Vestigo Volatility Score: 70%
In recent months, international media sources have touted the fears of a new electricity bill that would nationalize the electricity industry in Mexico. On January 17, legislators began debating the bill, a proposed change to the constitution to give the state-owned Federal Commission of Electricity (Comision Federal de Electricidad, CFE) a 54 percent controlling stake in the electricity supply chain, to include everything from electricity generation to distribution and commercialization. That will mean the electricity market will, in effect, vanish. While President Andrés Manuel Lopez Obrador (AMLO) has ushered through other constitutional changes during his term, teasing the future of Mexico’s energy market comes with heightened attention. Considerable pushback is likely. AMLO does not currently have the legislative support to succeed, an indication that a final bill, if it were to pass, would need to be watered down – a fact media sources have not communicated.
Constraint to Consider
- AMLO does not have the political capital to achieve a two-thirds majority vote needed for the constitutional change, indicating the likelihood of concessions
What if the electricity bill passes?
AMLO is seeking to reverse a series of reforms passed in 2014 that liberalized Mexico’s energy market. Those reforms took away controlling energy stakes held by state-owned CFE and Mexican Petroleum (Petróleos Mexicanos, PEMEX), and incentivized private investment. The new bill would lead to private contracts being retroactively rescinded. It would also make CFE the only buyer in the energy market. The energy liberalization of 2014 made electricity cheaper. If the new bill gains approval, prices would increase in the years to come as “private generators” would have no market to sell on. AMLO has proclaimed to his supporters that electricity prices would not rise in the wake of his reform. If he is to stick to his pledge, his words ensure that other areas of the economy would take a hit to absorb the difference, eating into Mexico’s already dire economic panorama.
Legislative support for constitutional change
For the legislation to take effect, compromise and amendments are likely. AMLO needs the support of 333 legislators for the constitutional change to gain the approval of the lower house. Even with its allies, AMLO’s political party, the National Regeneration Movement (Movimiento Regeneración Nacional, MORENA), can only count on 279 votes. Conversations with key political players will take place over the short term. MORENA will need to offer concessions if the reform is to stand a chance. The current black and white nature of the legislation makes it a hard sell, a fact international media sources are not communicating.
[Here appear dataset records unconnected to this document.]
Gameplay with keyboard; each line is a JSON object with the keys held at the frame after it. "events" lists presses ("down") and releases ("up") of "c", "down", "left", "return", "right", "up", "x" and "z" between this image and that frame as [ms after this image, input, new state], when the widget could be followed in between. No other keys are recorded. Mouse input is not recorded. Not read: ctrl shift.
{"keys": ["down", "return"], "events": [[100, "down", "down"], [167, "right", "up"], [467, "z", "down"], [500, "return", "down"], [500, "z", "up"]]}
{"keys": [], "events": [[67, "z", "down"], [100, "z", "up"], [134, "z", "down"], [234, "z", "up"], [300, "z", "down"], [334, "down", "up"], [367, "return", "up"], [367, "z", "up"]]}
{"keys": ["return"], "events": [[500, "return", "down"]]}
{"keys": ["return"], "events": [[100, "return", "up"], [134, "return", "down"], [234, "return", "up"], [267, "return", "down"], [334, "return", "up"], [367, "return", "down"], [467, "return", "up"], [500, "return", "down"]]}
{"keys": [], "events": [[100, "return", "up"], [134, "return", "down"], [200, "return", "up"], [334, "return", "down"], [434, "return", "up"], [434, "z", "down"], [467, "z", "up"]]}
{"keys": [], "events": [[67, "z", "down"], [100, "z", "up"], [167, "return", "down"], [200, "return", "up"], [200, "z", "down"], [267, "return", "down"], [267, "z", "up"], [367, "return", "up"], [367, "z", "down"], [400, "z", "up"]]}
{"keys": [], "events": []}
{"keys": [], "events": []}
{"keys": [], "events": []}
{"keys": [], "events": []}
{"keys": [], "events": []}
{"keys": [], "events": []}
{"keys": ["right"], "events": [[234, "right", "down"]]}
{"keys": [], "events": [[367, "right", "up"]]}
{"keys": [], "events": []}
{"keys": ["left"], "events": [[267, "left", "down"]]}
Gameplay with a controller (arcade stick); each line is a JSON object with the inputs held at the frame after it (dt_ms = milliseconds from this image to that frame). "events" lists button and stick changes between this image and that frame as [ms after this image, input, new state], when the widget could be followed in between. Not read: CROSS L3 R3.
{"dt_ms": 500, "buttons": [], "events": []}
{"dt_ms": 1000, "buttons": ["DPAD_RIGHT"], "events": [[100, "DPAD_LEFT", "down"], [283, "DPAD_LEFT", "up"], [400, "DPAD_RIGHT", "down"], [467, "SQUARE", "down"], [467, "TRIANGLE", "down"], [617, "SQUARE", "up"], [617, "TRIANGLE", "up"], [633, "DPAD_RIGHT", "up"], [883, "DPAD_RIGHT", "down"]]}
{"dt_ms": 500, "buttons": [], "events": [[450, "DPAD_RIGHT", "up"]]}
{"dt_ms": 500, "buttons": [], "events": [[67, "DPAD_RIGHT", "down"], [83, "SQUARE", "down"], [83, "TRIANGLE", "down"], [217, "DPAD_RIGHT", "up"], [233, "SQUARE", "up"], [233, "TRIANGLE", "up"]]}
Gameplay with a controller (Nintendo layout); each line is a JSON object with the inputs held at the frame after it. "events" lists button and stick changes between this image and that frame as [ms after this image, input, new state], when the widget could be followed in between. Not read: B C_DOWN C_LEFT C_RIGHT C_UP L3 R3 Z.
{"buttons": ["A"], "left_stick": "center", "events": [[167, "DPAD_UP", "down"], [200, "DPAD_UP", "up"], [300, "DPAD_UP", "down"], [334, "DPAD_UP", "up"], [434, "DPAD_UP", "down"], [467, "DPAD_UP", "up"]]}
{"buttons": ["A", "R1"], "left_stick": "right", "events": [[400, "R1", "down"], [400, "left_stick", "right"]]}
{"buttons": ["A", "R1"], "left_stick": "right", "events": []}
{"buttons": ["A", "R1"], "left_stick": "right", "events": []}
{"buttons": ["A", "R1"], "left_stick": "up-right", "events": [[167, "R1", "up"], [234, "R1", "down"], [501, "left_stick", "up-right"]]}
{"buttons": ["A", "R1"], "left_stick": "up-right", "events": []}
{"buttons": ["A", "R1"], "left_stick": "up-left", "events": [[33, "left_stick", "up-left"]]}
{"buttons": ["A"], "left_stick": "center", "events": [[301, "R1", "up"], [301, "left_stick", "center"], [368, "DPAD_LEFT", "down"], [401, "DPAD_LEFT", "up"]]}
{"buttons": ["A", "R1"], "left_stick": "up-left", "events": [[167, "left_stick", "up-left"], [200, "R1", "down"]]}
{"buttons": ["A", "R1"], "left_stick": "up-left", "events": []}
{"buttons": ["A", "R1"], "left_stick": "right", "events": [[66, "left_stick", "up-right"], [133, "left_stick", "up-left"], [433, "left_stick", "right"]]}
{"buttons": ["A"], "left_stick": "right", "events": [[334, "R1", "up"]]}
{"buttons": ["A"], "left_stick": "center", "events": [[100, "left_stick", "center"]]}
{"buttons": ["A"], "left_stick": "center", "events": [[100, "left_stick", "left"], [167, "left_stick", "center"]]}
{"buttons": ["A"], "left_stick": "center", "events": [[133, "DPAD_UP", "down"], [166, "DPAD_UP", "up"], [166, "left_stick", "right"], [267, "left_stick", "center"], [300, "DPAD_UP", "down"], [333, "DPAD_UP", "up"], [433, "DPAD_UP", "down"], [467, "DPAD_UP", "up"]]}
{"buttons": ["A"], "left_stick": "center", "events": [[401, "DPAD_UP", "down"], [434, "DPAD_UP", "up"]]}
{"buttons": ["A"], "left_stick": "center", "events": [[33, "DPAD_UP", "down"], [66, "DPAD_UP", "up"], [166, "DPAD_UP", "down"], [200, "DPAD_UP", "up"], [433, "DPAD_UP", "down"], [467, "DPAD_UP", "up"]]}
The future of investor confidence in Mexico
If the bill fails, or if it is watered down enough to protect current energy contracts and leave open a private electricity market, as is the likeliest scenario, investor confidence will remain. AMLO has shown propensity to revoke private contracts and intimidate foreign investment since coming to office in 2018. Despite the political risk, however, Mexico remains an attractive prospect in the energy market and beyond. Geopolitical factors will further incentivize foreign firms to tap into the Mexican economic landscape. With the global supply chain crisis continuing as the year begins, and western disagreements with Asian partners mounting, the Mexican market has risen in attraction, particularly for US companies and investors.
We base the percentage of our Volatility Score on the material constraints that determine the potential of a global event becoming a long-term global disruptor. We think that anything above the 75% mark should be studied with particular interest.